TRY IT ::
In the event sourcing article, list in order the items the architecture is said to have, following the words "We ended with an architecture with".

PASSAGE PROVIDED ::
○ ○ ○

EVENT SOURCING — THE PRIVILEGED MODEL FOR INDIRECTION — PART 3

  • You can read the part 1 here.
  • You can read the part 2 here.

In the last parts it was presented an evolutionary path towards an event driven architecture to support multiple read models. We ended with an architecture with a relational database that supports write operations where the business invariants are ensured, an event queue, a broker to dispatch messages, and an Integrator to update changes to read-only databases (Image 1). In this part 3 It will be presented an Event Sourcing alternative and be discussed some nuances in the adoption of such solution.

Image 1 — Final Architecture from part 2.

Event Sourcing is a radically different way to persistence. An object state is persisted by storing the sequences of state changing events.

The realization of an Event Sourcing model is very simple, just use the state change events as the persistence model.

Abandoning the relational representation of the state allows to simplify the write model because we only need to maintain the event model instead of two different models. Using events as the state of the application has several implications in the code base. The first obvious change to note is the way the in-memory entities are hydrated. No more object-relational mapping is needed. An entity with the current state is no more than a projection of the event stream that can be created by a projector function: f(events) -> state. A naive implementation of a repository that hydrates an event sourced entity looks very much like this:

class HotelRepository
{
private readonly EventStreams _streams;

public Hotel Find(Guid id)

○ ○ ○

INFORMATION SHOWN ::
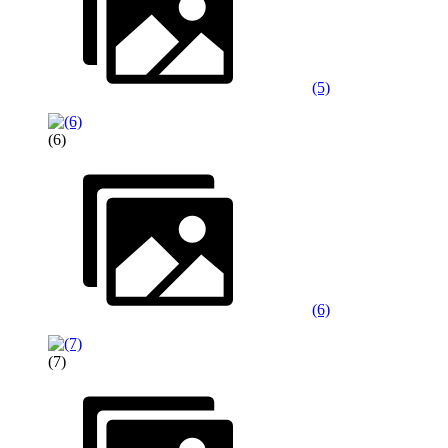
(5)
(6)
(6)
(7)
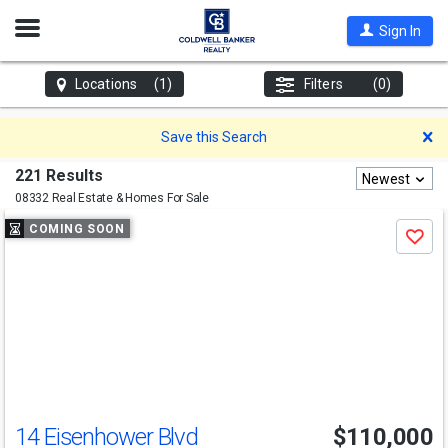
Open
Sign In
Nav
Locations
(1)
Filters
(0)
D
Save this Search
221 Results
Newest
08332 Real Estate & Homes For Sale
Use
COMING SOON
Save
previous
and
next
buttons
to
navigate
14 Eisenhower Blvd
$110,000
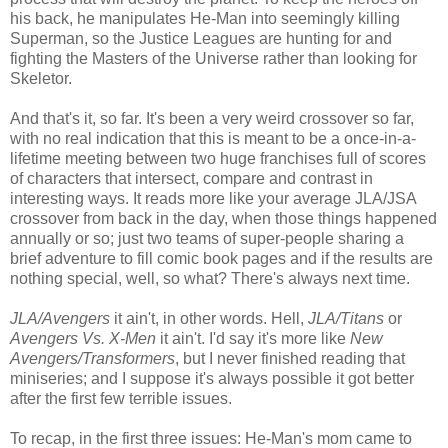
his back, he manipulates He-Man into seemingly killing
Superman, so the Justice Leagues are hunting for and
fighting the Masters of the Universe rather than looking for
Skeletor.
And that's it, so far. It's been a very weird crossover so far,
with no real indication that this is meant to be a once-in-a-
lifetime meeting between two huge franchises full of scores
of characters that intersect, compare and contrast in
interesting ways. It reads more like your average JLA/JSA
crossover from back in the day, when those things happened
annually or so; just two teams of super-people sharing a
brief adventure to fill comic book pages and if the results are
nothing special, well, so what? There's always next time.
JLA/Avengers
it ain't, in other words. Hell,
JLA/Titans
or
Avengers Vs. X-Men
it ain't. I'd say it's more like
New
Avengers/Transformers
, but I never finished reading that
miniseries; and I suppose it's always possible it got better
after the first few terrible issues.
To recap, in the first three issues: He-Man's mom came to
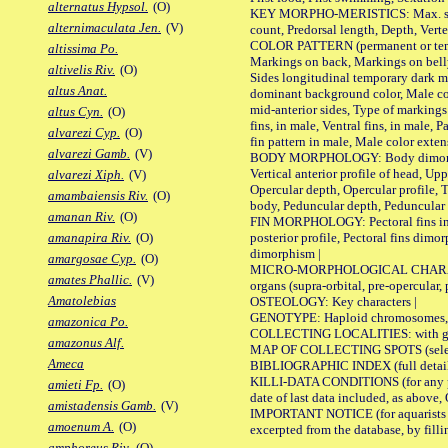
alternatus Hypsol.
(O)
KEY MORPHO-MERISTICS: Max. size of 
alternimaculata Jen.
(V)
count, Predorsal length, Depth, Verte
COLOR PATTERN (permanent or tempor
altissima Po.
Markings on back, Markings on belly
altivelis Riv.
(O)
Sides longitudinal temporary dark ma
altus Anat.
dominant background color, Male co
mid-anterior sides, Type of markings 
altus Cyn.
(O)
fins, in male, Ventral fins, in male, 
alvarezi Cyp.
(O)
fin pattern in male, Male color exten
alvarezi Gamb.
(V)
BODY MORPHOLOGY: Body dimorphism, 
Vertical anterior profile of head, U
alvarezi Xiph.
(V)
Opercular depth, Opercular profile, 
amambaiensis Riv.
(O)
body, Peduncular depth, Peduncular 
amanan Riv.
(O)
FIN MORPHOLOGY: Pectoral fins inserti
posterior profile, Pectoral fins dimo
amanapira Riv.
(O)
dimorphism |
amargosae Cyp.
(O)
MICRO-MORPHOLOGICAL CHARACTERS: F
amates Phallic.
(V)
organs (supra-orbital, pre-opercular, p
Amatolebias
OSTEOLOGY: Key characters |
GENOTYPE: Haploid chromosomes, Ch
amazonica Po.
COLLECTING LOCALITIES: with geo
amazonus Alf.
MAP OF COLLECTING SPOTS (selected
Ameca
BIBLIOGRAPHIC INDEX (full details
KILLI-DATA CONDITIONS (for any pub
amieti Fp.
(O)
date of last data included, as above, O
amistadensis Gamb.
(V)
IMPORTANT NOTICE (for aquarists pro
amoenum A.
(O)
excerpted from the database, by filli
amphoreus Riv.
(O)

○ ○ ○

ANSWER TO THIS PROBLEM ::
1. A relational database that supports write operations where the business invariants are ensured
2. An event queue
3. A broker to dispatch messages
4. An Integrator to update changes to read-only databases